(Data excerpts)
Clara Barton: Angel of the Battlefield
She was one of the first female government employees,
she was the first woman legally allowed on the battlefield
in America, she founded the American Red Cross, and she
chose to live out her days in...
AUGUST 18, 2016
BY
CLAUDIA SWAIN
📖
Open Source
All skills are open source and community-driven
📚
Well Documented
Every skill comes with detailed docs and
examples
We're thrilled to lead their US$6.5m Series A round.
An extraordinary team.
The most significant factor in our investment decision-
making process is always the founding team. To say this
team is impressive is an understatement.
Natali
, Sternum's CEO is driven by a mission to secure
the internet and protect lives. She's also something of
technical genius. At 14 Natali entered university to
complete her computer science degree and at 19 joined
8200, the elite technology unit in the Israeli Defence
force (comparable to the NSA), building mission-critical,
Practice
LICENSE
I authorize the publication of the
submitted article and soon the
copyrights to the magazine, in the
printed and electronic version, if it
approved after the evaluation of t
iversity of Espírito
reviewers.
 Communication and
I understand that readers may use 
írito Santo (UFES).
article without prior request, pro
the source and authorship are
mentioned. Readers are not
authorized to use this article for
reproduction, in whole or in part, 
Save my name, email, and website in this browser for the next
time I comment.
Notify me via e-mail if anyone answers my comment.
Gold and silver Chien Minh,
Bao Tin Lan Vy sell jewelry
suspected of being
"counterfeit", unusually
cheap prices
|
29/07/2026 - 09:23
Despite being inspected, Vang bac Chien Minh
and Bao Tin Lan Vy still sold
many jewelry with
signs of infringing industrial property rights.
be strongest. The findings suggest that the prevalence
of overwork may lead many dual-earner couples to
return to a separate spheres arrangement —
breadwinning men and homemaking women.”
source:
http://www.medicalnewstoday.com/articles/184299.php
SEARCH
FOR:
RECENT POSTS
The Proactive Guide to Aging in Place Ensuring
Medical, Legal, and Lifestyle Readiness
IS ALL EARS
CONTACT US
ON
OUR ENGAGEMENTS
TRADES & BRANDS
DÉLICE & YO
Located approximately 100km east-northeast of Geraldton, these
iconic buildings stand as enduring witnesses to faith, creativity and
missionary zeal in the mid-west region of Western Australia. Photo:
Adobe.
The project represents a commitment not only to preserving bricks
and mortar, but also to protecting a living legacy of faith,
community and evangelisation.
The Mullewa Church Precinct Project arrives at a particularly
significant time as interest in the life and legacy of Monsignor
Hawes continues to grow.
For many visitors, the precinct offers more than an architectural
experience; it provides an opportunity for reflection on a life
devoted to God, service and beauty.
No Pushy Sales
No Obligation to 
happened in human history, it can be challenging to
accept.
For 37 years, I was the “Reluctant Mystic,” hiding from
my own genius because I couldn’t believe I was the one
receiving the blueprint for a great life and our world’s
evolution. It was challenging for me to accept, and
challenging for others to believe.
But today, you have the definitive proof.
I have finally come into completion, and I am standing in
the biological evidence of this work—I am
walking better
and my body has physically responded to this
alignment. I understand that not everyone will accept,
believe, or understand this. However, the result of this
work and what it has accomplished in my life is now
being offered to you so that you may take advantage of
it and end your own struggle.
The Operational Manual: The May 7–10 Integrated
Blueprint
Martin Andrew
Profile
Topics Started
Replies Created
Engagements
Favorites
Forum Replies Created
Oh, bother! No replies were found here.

EXERCISE DESCRIPTION :: Report how many lines above hold the string "accept", giving nothing but the number.

TASK RESULT :: 3